▶ Task to complete
Task for the records below: please retype exactly and only the lines from the first through the one with "Сотрудников коммерческих организаций, желающих", with every picture omitted.

▶ Exercise inputs
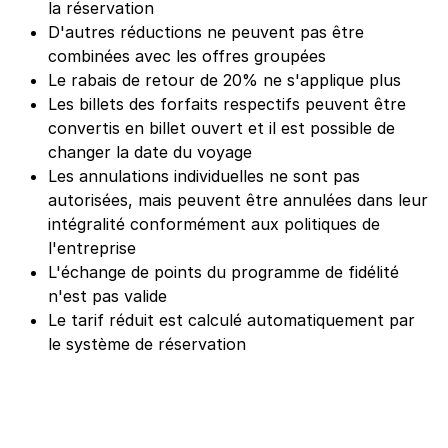
la réservation
D'autres réductions ne peuvent pas être
combinées avec les offres groupées
Le rabais de retour de 20% ne s'applique plus
Les billets des forfaits respectifs peuvent être
convertis en billet ouvert et il est possible de
changer la date du voyage
Les annulations individuelles ne sont pas
autorisées, mais peuvent être annulées dans leur
intégralité conformément aux politiques de
l'entreprise
L'échange de points du programme de fidélité
n'est pas valide
Le tarif réduit est calculé automatiquement par
le système de réservation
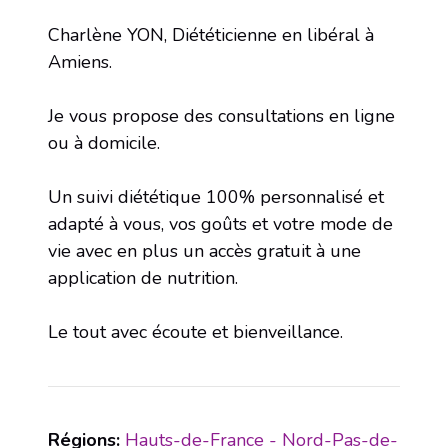
Charlène YON, Diététicienne en libéral à
Amiens.
Je vous propose des consultations en ligne
ou à domicile.
Un suivi diététique 100% personnalisé et
adapté à vous, vos goûts et votre mode de
vie avec en plus un accès gratuit à une
application de nutrition.
Le tout avec écoute et bienveillance.
Régions:
Hauts-de-France - Nord-Pas-de-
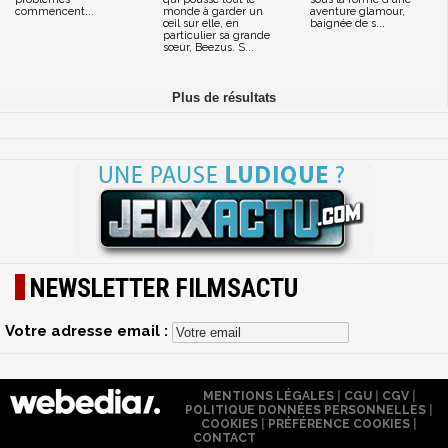
commencent...
monde à garder un
aventure glamour,
œil sur elle, en
baignée de s...
particulier sa grande
sœur, Beezus. S...
NEWSLETTER FILMSACTU
Votre adresse email :
MENTIONS LÉGALES
|
CGU
|
CGV
|
POLITIQUE DONNÉES PERSONNELLES
|
COOKIES
|
PRÉFÉRENCE COOKIES
|
CONTACT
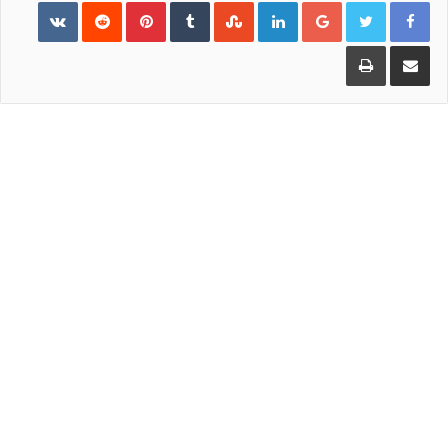
Pinterest
LinkedIn
Google+
مشاركة عبر البريد
طباعة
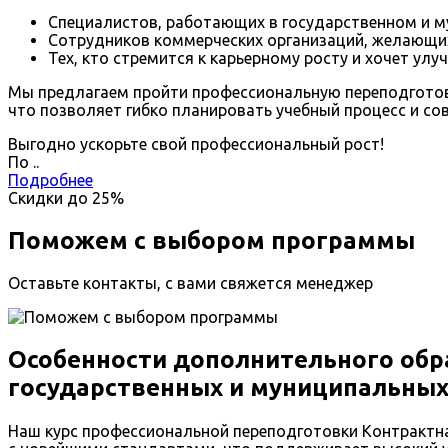
Специалистов, работающих в государственном и м
Сотрудников коммерческих организаций, желающих 
Тех, кто стремится к карьерному росту и хочет ул
Мы предлагаем пройти профессиональную переподготовк
что позволяет гибко планировать учебный процесс и со
Выгодно ускорьте свой профессиональный рост!
По
.
.
Подробнее
Скидки до
25%
Поможем с выбором программы
Оставьте контакты, с вами свяжется менеджер
Особенности дополнительного обра
государственных и муниципальны
Наш курс профессиональной переподготовки Контрактна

▶ Written solution
la réservation
D'autres réductions ne peuvent pas être
combinées avec les offres groupées
Le rabais de retour de 20% ne s'applique plus
Les billets des forfaits respectifs peuvent être
convertis en billet ouvert et il est possible de
changer la date du voyage
Les annulations individuelles ne sont pas
autorisées, mais peuvent être annulées dans leur
intégralité conformément aux politiques de
l'entreprise
L'échange de points du programme de fidélité
n'est pas valide
Le tarif réduit est calculé automatiquement par
le système de réservation
Charlène YON, Diététicienne en libéral à
Amiens.
Je vous propose des consultations en ligne
ou à domicile.
Un suivi diététique 100% personnalisé et
adapté à vous, vos goûts et votre mode de
vie avec en plus un accès gratuit à une
application de nutrition.
Le tout avec écoute et bienveillance.
Régions:
Hauts-de-France - Nord-Pas-de-
commencent...
monde à garder un
aventure glamour,
œil sur elle, en
baignée de s...
particulier sa grande
sœur, Beezus. S...
NEWSLETTER FILMSACTU
Votre adresse email :
MENTIONS LÉGALES
|
CGU
|
CGV
|
POLITIQUE DONNÉES PERSONNELLES
|
COOKIES
|
PRÉFÉRENCE COOKIES
|
CONTACT
Pinterest
LinkedIn
Google+
مشاركة عبر البريد
طباعة
Специалистов, работающих в государственном и м
Сотрудников коммерческих организаций, желающих 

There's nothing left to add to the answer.